Could you restate word for word every line of the records below, from the first one to the one holding "obtenir un dosage"?

DATA TO EXAMINE Start Marker

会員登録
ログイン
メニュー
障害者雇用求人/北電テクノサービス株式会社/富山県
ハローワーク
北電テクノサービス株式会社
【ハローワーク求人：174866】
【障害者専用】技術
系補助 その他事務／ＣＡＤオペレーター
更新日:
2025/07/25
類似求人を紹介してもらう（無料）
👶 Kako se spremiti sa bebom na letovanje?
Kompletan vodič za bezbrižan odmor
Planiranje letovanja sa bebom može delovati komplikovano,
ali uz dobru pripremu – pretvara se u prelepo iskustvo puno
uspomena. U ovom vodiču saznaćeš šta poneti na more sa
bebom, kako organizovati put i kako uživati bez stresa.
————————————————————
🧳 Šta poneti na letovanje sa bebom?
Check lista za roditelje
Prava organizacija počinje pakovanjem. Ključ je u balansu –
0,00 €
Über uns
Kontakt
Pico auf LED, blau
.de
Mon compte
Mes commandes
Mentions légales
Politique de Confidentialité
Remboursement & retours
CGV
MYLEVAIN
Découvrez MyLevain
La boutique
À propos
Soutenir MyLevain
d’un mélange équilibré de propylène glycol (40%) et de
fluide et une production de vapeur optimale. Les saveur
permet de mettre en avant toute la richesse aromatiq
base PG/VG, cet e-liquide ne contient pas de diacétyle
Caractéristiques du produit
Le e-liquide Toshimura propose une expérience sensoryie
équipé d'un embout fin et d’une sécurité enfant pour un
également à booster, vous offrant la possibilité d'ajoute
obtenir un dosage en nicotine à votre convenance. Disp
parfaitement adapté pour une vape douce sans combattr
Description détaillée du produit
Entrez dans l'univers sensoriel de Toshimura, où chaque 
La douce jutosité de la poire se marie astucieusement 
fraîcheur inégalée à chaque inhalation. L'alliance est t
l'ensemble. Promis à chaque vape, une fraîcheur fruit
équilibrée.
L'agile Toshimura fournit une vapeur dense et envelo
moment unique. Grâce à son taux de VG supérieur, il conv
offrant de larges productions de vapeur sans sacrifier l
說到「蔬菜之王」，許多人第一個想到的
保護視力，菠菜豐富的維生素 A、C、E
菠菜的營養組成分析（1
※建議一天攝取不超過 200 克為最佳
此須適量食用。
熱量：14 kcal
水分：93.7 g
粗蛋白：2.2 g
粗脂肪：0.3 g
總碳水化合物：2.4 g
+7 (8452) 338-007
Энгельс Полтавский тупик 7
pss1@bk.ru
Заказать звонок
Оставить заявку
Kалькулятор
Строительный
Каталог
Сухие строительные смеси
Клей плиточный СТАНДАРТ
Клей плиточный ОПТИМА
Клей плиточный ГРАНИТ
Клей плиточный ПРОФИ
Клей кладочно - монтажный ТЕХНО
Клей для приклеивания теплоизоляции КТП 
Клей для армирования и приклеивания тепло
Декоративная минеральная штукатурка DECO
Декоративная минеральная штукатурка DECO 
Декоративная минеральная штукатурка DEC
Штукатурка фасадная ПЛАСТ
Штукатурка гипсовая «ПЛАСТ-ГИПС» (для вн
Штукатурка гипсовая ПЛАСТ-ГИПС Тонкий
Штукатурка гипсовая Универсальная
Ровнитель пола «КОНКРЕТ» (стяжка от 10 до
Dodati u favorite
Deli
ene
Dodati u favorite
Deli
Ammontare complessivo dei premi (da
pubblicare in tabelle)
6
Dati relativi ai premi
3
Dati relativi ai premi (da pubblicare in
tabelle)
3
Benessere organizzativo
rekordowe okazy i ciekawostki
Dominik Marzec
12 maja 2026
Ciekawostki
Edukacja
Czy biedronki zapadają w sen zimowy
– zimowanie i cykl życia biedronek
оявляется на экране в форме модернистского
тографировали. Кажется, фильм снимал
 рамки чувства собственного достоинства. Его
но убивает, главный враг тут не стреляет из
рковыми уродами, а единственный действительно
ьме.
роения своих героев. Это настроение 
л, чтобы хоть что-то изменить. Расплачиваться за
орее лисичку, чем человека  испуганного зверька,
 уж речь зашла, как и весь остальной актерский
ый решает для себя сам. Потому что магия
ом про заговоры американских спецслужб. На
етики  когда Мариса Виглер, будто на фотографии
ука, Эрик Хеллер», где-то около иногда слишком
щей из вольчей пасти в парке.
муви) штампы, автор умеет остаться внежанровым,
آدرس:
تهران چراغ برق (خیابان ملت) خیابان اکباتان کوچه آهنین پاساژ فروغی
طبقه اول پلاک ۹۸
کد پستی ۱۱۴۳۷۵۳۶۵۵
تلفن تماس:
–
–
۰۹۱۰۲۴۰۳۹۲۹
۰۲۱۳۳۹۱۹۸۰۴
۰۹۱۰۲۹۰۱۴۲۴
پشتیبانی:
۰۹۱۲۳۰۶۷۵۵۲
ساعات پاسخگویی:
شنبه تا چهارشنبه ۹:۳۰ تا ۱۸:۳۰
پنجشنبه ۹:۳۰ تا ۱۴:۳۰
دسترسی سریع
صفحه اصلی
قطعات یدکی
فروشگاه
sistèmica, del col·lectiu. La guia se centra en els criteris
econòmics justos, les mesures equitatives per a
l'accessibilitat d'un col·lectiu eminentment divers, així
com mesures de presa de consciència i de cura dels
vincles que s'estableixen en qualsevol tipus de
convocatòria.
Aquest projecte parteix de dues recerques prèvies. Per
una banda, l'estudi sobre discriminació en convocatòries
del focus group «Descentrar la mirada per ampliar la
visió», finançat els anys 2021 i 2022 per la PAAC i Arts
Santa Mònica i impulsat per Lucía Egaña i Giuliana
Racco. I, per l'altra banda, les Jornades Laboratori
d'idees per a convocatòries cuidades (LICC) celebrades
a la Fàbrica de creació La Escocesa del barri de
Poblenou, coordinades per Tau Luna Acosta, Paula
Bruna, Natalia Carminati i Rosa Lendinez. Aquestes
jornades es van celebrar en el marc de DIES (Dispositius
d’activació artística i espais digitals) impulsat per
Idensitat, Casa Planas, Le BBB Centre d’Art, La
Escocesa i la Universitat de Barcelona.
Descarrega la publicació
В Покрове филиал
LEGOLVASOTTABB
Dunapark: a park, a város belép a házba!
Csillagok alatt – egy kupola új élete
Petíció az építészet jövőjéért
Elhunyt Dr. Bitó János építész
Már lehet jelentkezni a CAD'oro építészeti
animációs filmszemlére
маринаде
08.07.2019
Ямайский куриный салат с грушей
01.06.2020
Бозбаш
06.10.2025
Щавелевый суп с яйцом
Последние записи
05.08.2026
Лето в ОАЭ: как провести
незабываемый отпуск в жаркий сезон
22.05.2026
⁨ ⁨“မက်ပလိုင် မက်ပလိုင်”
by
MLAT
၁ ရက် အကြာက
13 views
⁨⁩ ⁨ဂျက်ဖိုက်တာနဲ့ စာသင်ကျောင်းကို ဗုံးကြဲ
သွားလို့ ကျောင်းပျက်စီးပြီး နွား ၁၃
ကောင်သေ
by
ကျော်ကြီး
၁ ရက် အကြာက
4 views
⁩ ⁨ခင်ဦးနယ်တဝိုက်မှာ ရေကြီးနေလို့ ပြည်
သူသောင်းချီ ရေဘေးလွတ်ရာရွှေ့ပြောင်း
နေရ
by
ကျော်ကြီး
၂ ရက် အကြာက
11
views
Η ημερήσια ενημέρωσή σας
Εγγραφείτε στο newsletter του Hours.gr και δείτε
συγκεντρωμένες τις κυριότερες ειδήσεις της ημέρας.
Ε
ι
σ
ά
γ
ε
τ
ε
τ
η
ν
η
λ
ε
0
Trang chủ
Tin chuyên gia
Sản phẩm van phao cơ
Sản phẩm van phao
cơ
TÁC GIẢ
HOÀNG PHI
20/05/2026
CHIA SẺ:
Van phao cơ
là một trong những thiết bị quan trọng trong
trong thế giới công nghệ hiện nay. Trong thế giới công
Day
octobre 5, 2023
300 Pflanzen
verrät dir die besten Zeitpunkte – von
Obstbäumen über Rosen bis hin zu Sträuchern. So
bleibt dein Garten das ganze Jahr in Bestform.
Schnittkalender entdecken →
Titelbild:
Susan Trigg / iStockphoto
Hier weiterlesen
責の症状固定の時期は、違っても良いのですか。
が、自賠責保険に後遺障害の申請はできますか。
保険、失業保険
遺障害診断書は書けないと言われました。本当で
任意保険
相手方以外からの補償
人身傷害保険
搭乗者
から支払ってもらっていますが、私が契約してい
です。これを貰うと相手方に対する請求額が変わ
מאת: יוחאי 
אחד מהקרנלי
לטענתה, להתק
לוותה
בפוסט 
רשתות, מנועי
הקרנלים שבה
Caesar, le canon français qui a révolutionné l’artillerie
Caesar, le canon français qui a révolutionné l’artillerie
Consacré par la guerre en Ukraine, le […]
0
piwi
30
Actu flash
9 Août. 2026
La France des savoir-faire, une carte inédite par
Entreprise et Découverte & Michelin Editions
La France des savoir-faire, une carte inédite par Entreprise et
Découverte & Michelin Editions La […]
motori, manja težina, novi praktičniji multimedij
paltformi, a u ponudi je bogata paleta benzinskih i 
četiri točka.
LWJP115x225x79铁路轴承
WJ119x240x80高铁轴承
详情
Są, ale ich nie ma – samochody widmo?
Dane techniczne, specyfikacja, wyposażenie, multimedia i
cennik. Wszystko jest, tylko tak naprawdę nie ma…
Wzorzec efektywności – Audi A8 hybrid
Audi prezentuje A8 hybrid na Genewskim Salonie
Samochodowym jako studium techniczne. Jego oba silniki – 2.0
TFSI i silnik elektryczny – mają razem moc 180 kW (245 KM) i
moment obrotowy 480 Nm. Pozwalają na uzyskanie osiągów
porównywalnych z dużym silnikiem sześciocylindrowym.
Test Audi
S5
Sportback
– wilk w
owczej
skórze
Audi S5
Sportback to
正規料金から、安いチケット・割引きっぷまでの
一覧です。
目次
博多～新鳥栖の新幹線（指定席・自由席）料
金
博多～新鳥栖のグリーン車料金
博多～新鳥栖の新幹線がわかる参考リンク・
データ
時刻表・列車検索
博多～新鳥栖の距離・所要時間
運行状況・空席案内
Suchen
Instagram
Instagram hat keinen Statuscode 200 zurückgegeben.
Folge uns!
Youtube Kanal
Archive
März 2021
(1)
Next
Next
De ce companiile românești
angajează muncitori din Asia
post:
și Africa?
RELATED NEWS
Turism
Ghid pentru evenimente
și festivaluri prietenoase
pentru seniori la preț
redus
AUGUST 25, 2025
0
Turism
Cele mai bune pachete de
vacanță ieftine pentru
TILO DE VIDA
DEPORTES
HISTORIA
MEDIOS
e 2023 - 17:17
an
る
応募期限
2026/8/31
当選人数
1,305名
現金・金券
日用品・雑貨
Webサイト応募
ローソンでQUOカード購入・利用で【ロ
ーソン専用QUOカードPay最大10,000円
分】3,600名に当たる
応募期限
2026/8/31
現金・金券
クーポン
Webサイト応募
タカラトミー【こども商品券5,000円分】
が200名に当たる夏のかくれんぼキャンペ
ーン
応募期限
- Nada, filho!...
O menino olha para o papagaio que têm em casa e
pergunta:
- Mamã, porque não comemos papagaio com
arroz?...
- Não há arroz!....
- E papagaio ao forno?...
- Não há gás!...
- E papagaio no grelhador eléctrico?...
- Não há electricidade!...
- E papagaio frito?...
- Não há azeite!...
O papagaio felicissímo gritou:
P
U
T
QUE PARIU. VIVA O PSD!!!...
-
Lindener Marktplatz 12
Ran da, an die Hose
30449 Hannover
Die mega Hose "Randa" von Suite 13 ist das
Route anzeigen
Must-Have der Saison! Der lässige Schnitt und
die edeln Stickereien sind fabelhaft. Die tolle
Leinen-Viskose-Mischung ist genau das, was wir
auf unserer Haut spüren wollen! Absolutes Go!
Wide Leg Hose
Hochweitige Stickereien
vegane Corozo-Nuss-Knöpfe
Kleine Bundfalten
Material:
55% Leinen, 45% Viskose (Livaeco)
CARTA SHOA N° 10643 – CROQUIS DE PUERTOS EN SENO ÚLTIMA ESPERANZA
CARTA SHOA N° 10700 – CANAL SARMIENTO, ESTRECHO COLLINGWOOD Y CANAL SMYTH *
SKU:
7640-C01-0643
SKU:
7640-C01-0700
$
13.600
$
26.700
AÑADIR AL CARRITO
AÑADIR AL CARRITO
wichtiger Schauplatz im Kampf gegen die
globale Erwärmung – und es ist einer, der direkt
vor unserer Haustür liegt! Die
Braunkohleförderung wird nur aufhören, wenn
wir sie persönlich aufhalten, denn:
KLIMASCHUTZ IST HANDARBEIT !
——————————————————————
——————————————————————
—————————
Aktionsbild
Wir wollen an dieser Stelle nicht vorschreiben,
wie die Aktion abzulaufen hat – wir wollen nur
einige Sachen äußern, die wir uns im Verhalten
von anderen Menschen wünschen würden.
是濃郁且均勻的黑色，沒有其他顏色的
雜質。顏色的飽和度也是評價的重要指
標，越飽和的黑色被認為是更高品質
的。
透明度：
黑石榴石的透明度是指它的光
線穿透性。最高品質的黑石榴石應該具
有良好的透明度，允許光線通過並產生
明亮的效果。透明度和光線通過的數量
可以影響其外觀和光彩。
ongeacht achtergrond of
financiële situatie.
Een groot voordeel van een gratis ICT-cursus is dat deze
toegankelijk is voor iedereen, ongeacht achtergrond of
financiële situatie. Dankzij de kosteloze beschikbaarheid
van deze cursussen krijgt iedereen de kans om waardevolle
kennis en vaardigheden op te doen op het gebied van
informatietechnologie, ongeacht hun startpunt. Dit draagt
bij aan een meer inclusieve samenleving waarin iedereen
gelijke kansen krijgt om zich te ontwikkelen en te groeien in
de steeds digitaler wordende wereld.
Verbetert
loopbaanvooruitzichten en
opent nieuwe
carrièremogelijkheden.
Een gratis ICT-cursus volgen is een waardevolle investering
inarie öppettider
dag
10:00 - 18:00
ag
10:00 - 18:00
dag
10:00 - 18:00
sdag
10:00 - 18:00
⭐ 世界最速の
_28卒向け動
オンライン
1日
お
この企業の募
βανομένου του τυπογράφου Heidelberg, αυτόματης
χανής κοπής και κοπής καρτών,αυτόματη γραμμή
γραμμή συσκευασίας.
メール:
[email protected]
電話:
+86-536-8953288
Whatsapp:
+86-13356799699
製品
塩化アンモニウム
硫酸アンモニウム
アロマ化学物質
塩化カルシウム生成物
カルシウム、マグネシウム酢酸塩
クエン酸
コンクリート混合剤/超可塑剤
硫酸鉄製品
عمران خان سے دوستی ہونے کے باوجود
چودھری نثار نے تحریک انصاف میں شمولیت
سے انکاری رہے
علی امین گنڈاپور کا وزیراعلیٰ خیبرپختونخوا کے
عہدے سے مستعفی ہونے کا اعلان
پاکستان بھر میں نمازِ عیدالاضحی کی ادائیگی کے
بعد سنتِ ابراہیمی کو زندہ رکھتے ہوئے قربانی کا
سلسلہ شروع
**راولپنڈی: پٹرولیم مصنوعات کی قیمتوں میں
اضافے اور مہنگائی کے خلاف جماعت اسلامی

DATA TO EXAMINE End Marker

**RESULT OF THIS TASK**
会員登録
ログイン
メニュー
障害者雇用求人/北電テクノサービス株式会社/富山県
ハローワーク
北電テクノサービス株式会社
【ハローワーク求人：174866】
【障害者専用】技術
系補助 その他事務／ＣＡＤオペレーター
更新日:
2025/07/25
類似求人を紹介してもらう（無料）
👶 Kako se spremiti sa bebom na letovanje?
Kompletan vodič za bezbrižan odmor
Planiranje letovanja sa bebom može delovati komplikovano,
ali uz dobru pripremu – pretvara se u prelepo iskustvo puno
uspomena. U ovom vodiču saznaćeš šta poneti na more sa
bebom, kako organizovati put i kako uživati bez stresa.
————————————————————
🧳 Šta poneti na letovanje sa bebom?
Check lista za roditelje
Prava organizacija počinje pakovanjem. Ključ je u balansu –
0,00 €
Über uns
Kontakt
Pico auf LED, blau
.de
Mon compte
Mes commandes
Mentions légales
Politique de Confidentialité
Remboursement & retours
CGV
MYLEVAIN
Découvrez MyLevain
La boutique
À propos
Soutenir MyLevain
d’un mélange équilibré de propylène glycol (40%) et de
fluide et une production de vapeur optimale. Les saveur
permet de mettre en avant toute la richesse aromatiq
base PG/VG, cet e-liquide ne contient pas de diacétyle
Caractéristiques du produit
Le e-liquide Toshimura propose une expérience sensoryie
équipé d'un embout fin et d’une sécurité enfant pour un
également à booster, vous offrant la possibilité d'ajoute
obtenir un dosage en nicotine à votre convenance. Disp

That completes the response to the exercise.